- TASK 1
Return the records word for word, starting with the first line of the records and going on through the line that contains "You are standing at the starting", with both of those lines included, and leave the pictures out of your answer.

Probate is the legal process of settling an estate after a person’s death.
While probate can be necessary for certain situations, it often involves significant costs, delays, and public disclosure of personal and financial information. For many families, the goal is to avoid probate and minimize the associated expenses and headaches.
Here are some strategies for avoiding probate and the costs and delays that come with it.
1. Use Joint Tenancy with Right of Survivorship (JTWROS)
Joint tenancy with right of survivorship is a form of property ownership that allows assets to pass directly to a surviving joint owner upon the death of one of the owners. To create a JTWROS, you must hold the property with another person and specify in the title that you own the property as joint tenants with right of survivorship. When one of the owners dies, the surviving owner automatically becomes the sole owner of the property without the need for probate.

- INFORMATION GIVEN
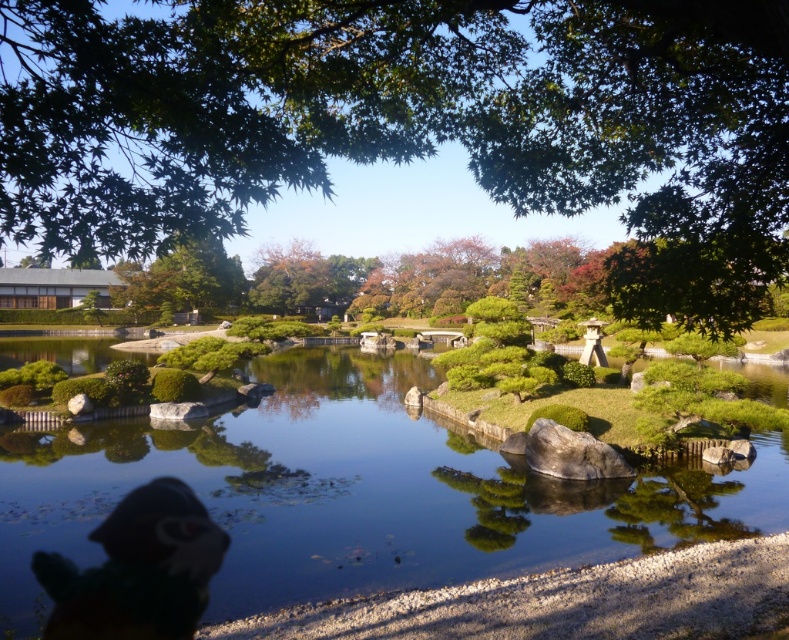
Question: Estimate the real-world distances between objects in this image. Which object is farther from the clear water at center?

Choices:
 (A) gray smooth rock at center
 (B) green leafy tree at upper center

Answer: (B)

Question: Observing the image, what is the correct spatial positioning of green leafy tree at upper center in reference to gray smooth rock at center?

Choices:
 (A) right
 (B) left

Answer: (A)

Question: Among these objects, which one is nearest to the camera?

Choices:
 (A) clear water at center
 (B) gray smooth rock at center
 (C) green leafy tree at upper center

Answer: (C)

Question: Does clear water at center appear under multicolored plush toy at lower left?

Choices:
 (A) yes
 (B) no

Answer: (B)

Question: Can you confirm if multicolored plush toy at lower left is thinner than gray smooth rock at center?

Choices:
 (A) yes
 (B) no

Answer: (B)

Question: Which of the following is the farthest from the observer?

Choices:
 (A) (62, 515)
 (B) (166, 541)

Answer: (A)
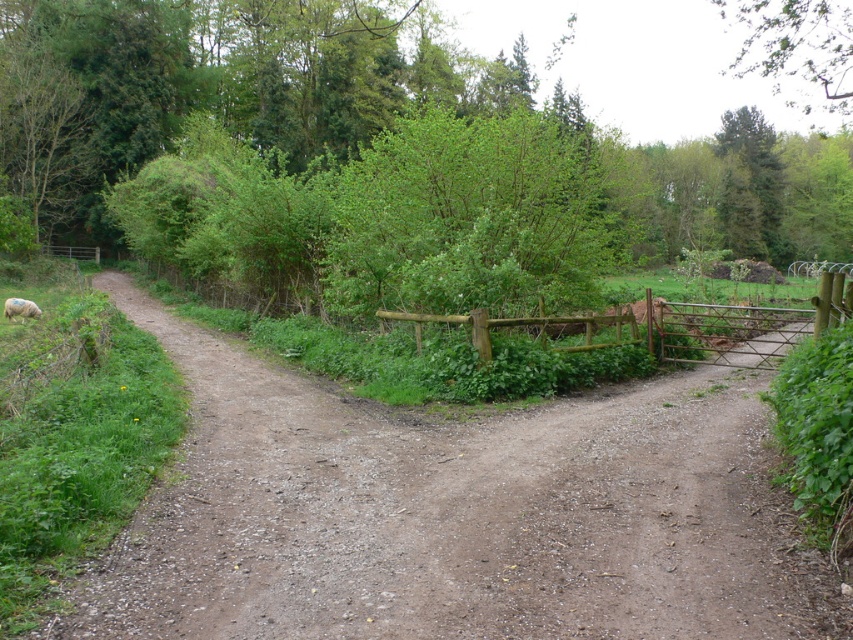
You are a hiker standing at the start of the path. You see the brown gravel dirt track at center and the white woolly sheep at lower left. Which object is nearer to you?

The brown gravel dirt track at center is closer to the viewer than the white woolly sheep at lower left, so the brown gravel dirt track at center is nearer to you.

You are standing at the starting point of the dirt path and want to walk towards the brown wooden fence at center. Which direction should you head?

The brown wooden fence at center is located at point coordinates of 0.512 on the x axis and 0.872 on the y axis. Since you are at the starting point, you should head towards the direction where the coordinates increase in the y axis, which would be forward along the path.

You are a hiker trying to decide which path to take. You see the brown gravel dirt track at center and the green leafy tree at upper right. Which object is larger in size?

The green leafy tree at upper right is larger than the brown gravel dirt track at center.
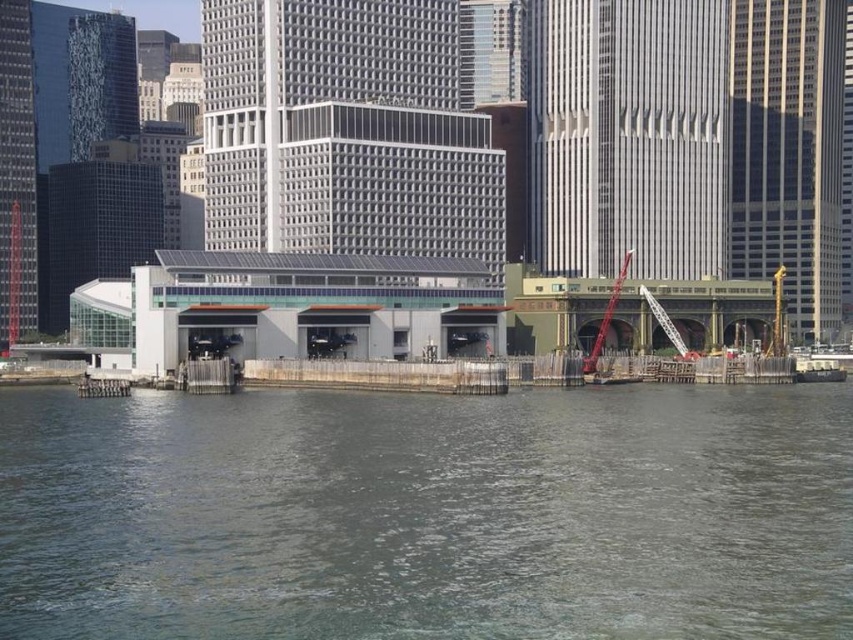
You are standing at the waterfront and want to take a photo of the gray concrete river at lower center and the metallic gray crane at center right. If you position yourself so that the crane is on your right side, will the river be to your left or right?

The gray concrete river at lower center is to the left of metallic gray crane at center right, so if the crane is on your right side, the river will be to your left.

You are standing at the waterfront and see two cranes at center right. Which crane is closer to you, the red metallic crane at center right or the metallic gray crane at center right?

The red metallic crane at center right is closer to the viewer than the metallic gray crane at center right.

In the scene shown: You are a photographer standing at the camera position. You want to capture a photo of the red metallic crane at center right. If your camera has a maximum focus range of 300 feet, will you be able to focus on the crane?

The red metallic crane at center right is 357.29 feet from camera, which exceeds the camera maximum focus range of 300 feet. Therefore, the camera cannot focus on the crane.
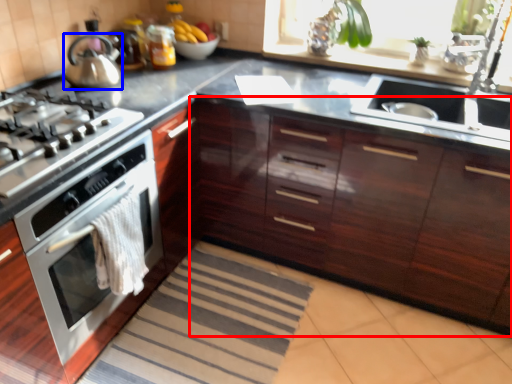
Question: Among these objects, which one is farthest to the camera, cabinetry (highlighted by a red box) or kitchen appliance (highlighted by a blue box)?

Choices:
 (A) cabinetry
 (B) kitchen appliance

Answer: (B)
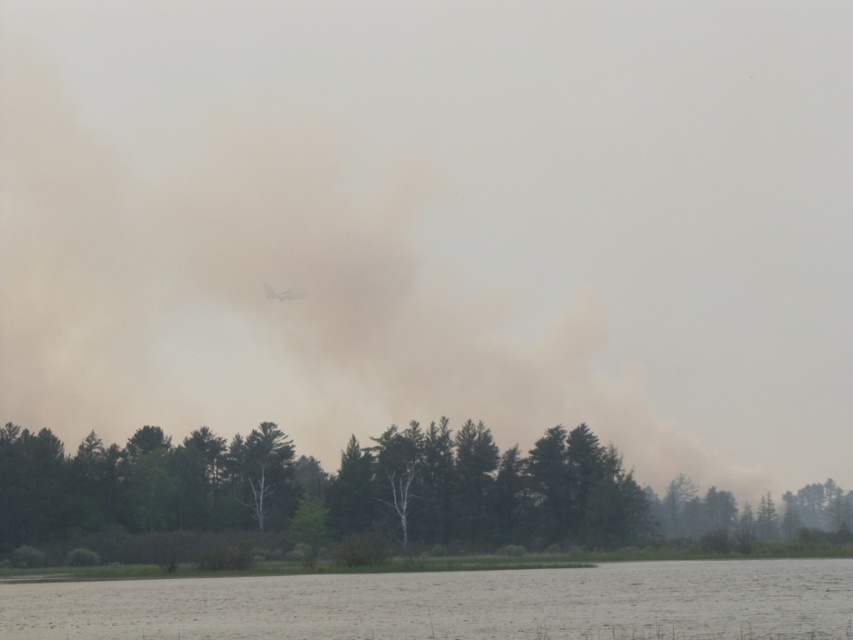
Consider the image. You are a firefighter trying to reach the water source at the gray matte water at lower center to extinguish the fire. The green matte tree at center is blocking your path. Can you walk around the tree to reach the water? Explain your reasoning based on the distance between them.

The green matte tree at center is 35.25 meters away from the gray matte water at lower center. Since the tree is only blocking part of the path, you can walk around it to reach the water as the distance allows enough space to maneuver around the tree.

You are a firefighter trying to navigate through the forest to reach the fire. You see a green matte tree at center. Based on its position coordinates, can you estimate how far it is from the center of the image?

The green matte tree at center is located at coordinates point [374,493], which means it is slightly to the right and below the exact center of the image. However, without knowing the scale or distance units, it is impossible to provide an exact distance in meters or feet. The coordinates only indicate relative position within the image frame.

You are a firefighter assessing the scene. You see the green matte tree at center and the gray matte water at lower center. Which object takes up more space in the image?

The green matte tree at center is larger in size than the gray matte water at lower center, so it takes up more space in the image.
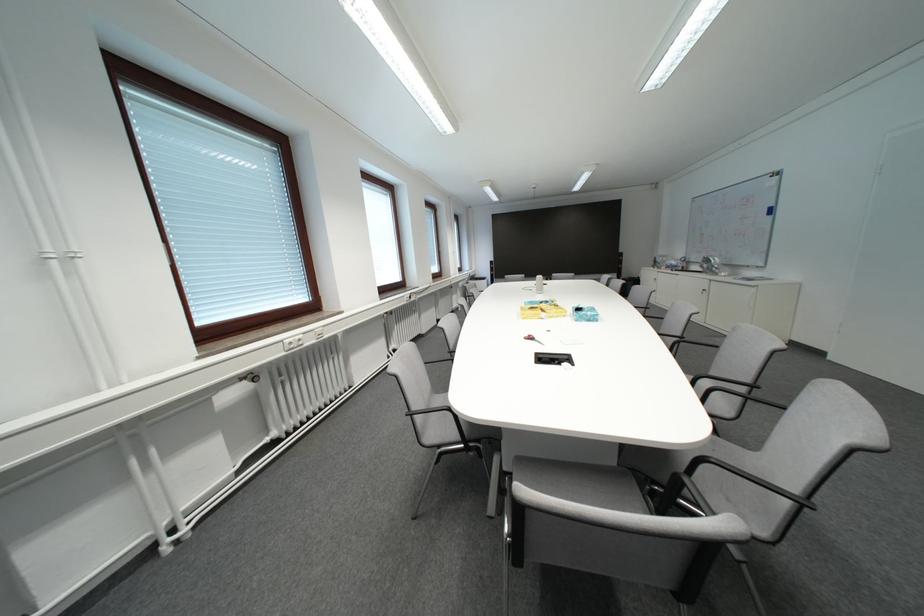
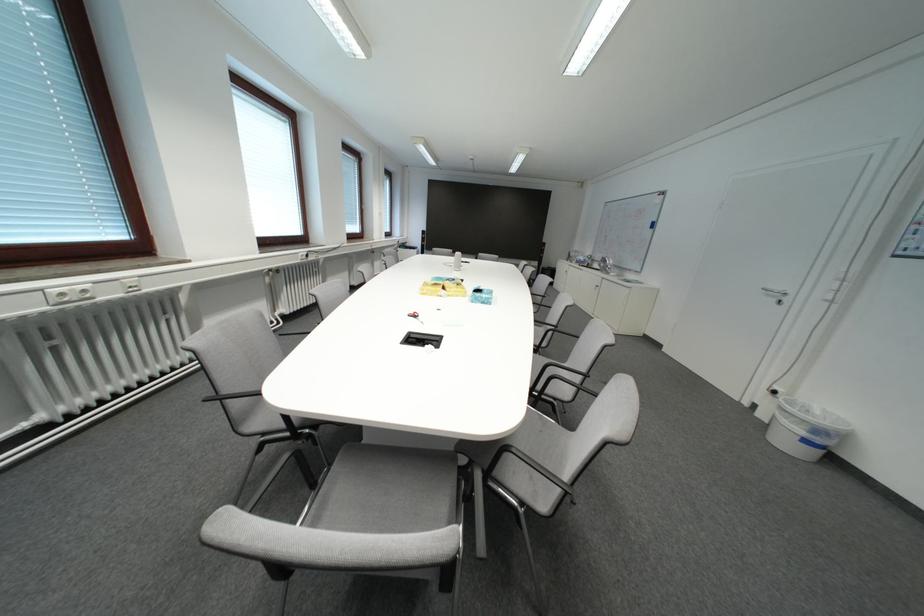
Question: What movement of the cameraman would produce the second image?

Choices:
 (A) Left
 (B) Right
 (C) Forward
 (D) Backward

Answer: (B)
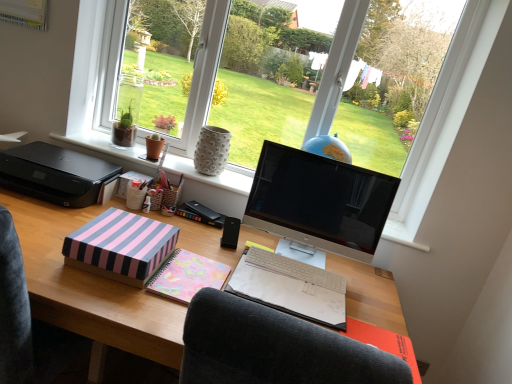
Identify the location of free space on the front side of pink striped cardboard box at center-left. (102, 294).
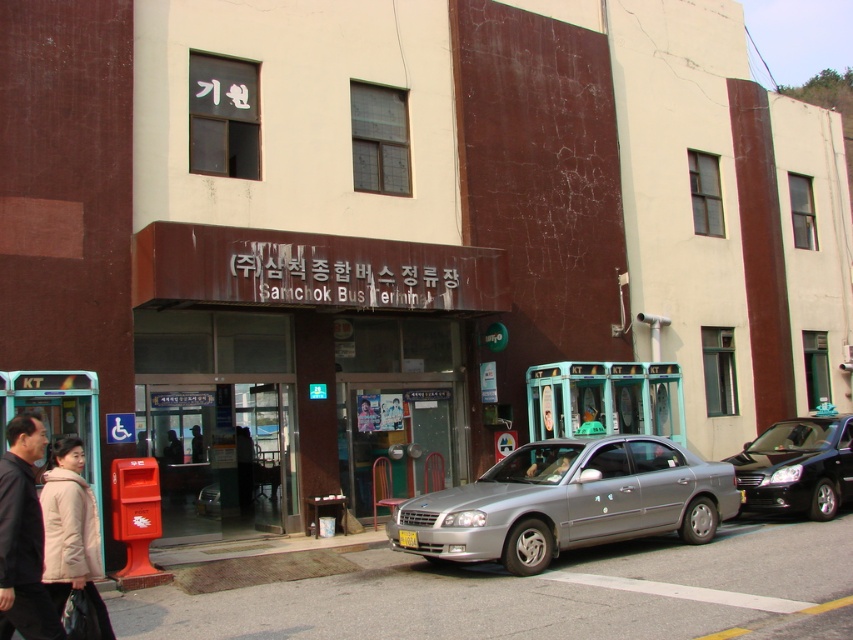
Question: Does brown matte signboard at center have a lesser width compared to black matte jacket at lower left?

Choices:
 (A) yes
 (B) no

Answer: (A)

Question: Is brown matte signboard at center smaller than green plastic man at center?

Choices:
 (A) no
 (B) yes

Answer: (B)

Question: Which of the following is the farthest from the observer?

Choices:
 (A) pos(766,504)
 (B) pos(47,636)
 (C) pos(71,548)
 (D) pos(294,364)

Answer: (D)

Question: Which of the following is the farthest from the observer?

Choices:
 (A) brown matte signboard at center
 (B) green plastic man at center

Answer: (A)

Question: Which of the following is the closest to the observer?

Choices:
 (A) (814, 451)
 (B) (90, 563)
 (C) (651, 440)
 (D) (202, 387)

Answer: (B)

Question: Is the position of shiny black sedan at center less distant than that of green plastic man at center?

Choices:
 (A) no
 (B) yes

Answer: (B)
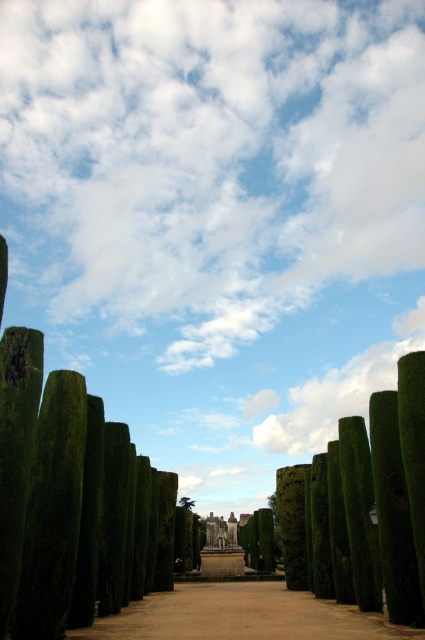
Question: Does brown dirt path at center have a greater width compared to green leafy tree at center?

Choices:
 (A) yes
 (B) no

Answer: (A)

Question: Which point appears closest to the camera in this image?

Choices:
 (A) (193, 502)
 (B) (135, 618)

Answer: (B)

Question: Is brown dirt path at center to the left of green leafy tree at center from the viewer's perspective?

Choices:
 (A) no
 (B) yes

Answer: (A)

Question: In this image, where is brown dirt path at center located relative to green leafy tree at center?

Choices:
 (A) below
 (B) above

Answer: (B)

Question: Which point is closer to the camera taking this photo?

Choices:
 (A) (189, 506)
 (B) (317, 620)

Answer: (B)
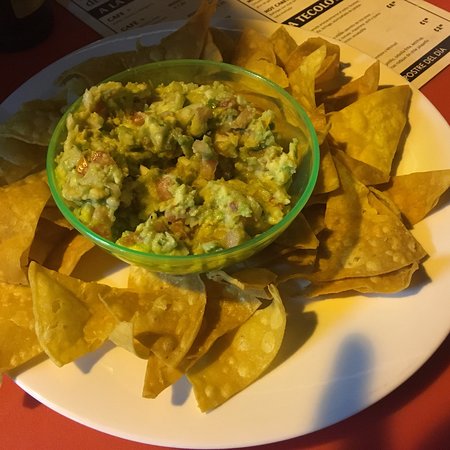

- TASK 2
Retype the entire passage on avoiding probate with no changes at all.

- ANSWER 1
Question: Estimate the real-world distances between objects in this image. Which object is farther from the clear water at center?

Choices:
 (A) gray smooth rock at center
 (B) green leafy tree at upper center

Answer: (B)

Question: Observing the image, what is the correct spatial positioning of green leafy tree at upper center in reference to gray smooth rock at center?

Choices:
 (A) right
 (B) left

Answer: (A)

Question: Among these objects, which one is nearest to the camera?

Choices:
 (A) clear water at center
 (B) gray smooth rock at center
 (C) green leafy tree at upper center

Answer: (C)

Question: Does clear water at center appear under multicolored plush toy at lower left?

Choices:
 (A) yes
 (B) no

Answer: (B)

Question: Can you confirm if multicolored plush toy at lower left is thinner than gray smooth rock at center?

Choices:
 (A) yes
 (B) no

Answer: (B)

Question: Which of the following is the farthest from the observer?

Choices:
 (A) (62, 515)
 (B) (166, 541)

Answer: (A)
You are a hiker standing at the start of the path. You see the brown gravel dirt track at center and the white woolly sheep at lower left. Which object is nearer to you?

The brown gravel dirt track at center is closer to the viewer than the white woolly sheep at lower left, so the brown gravel dirt track at center is nearer to you.

You are standing at the starting point of the dirt path and want to walk towards the brown wooden fence at center. Which direction should you head?

- ANSWER 2
Probate is the legal process of settling an estate after a person’s death.
While probate can be necessary for certain situations, it often involves significant costs, delays, and public disclosure of personal and financial information. For many families, the goal is to avoid probate and minimize the associated expenses and headaches.
Here are some strategies for avoiding probate and the costs and delays that come with it.
1. Use Joint Tenancy with Right of Survivorship (JTWROS)
Joint tenancy with right of survivorship is a form of property ownership that allows assets to pass directly to a surviving joint owner upon the death of one of the owners. To create a JTWROS, you must hold the property with another person and specify in the title that you own the property as joint tenants with right of survivorship. When one of the owners dies, the surviving owner automatically becomes the sole owner of the property without the need for probate.